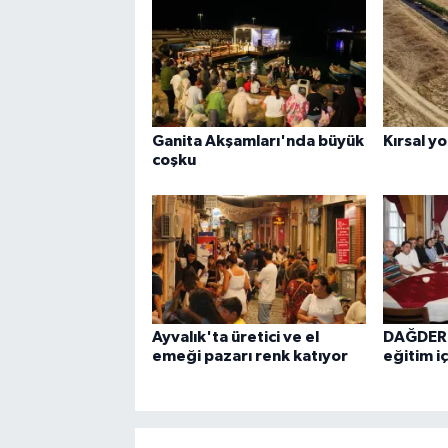
Ganita Akşamları'nda büyük
Kırsal yo
coşku
Ayvalık'ta üretici ve el
DAĞDER
emeği pazarı renk katıyor
eğitim iç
# # # # #
**Your goal**
Only the lines from the one with "Ayvalık'ta üretici ve el" through the end of the listing should be output, exactly as they appear.

**Reply**
Ayvalık'ta üretici ve el
DAĞDER
emeği pazarı renk katıyor
eğitim iç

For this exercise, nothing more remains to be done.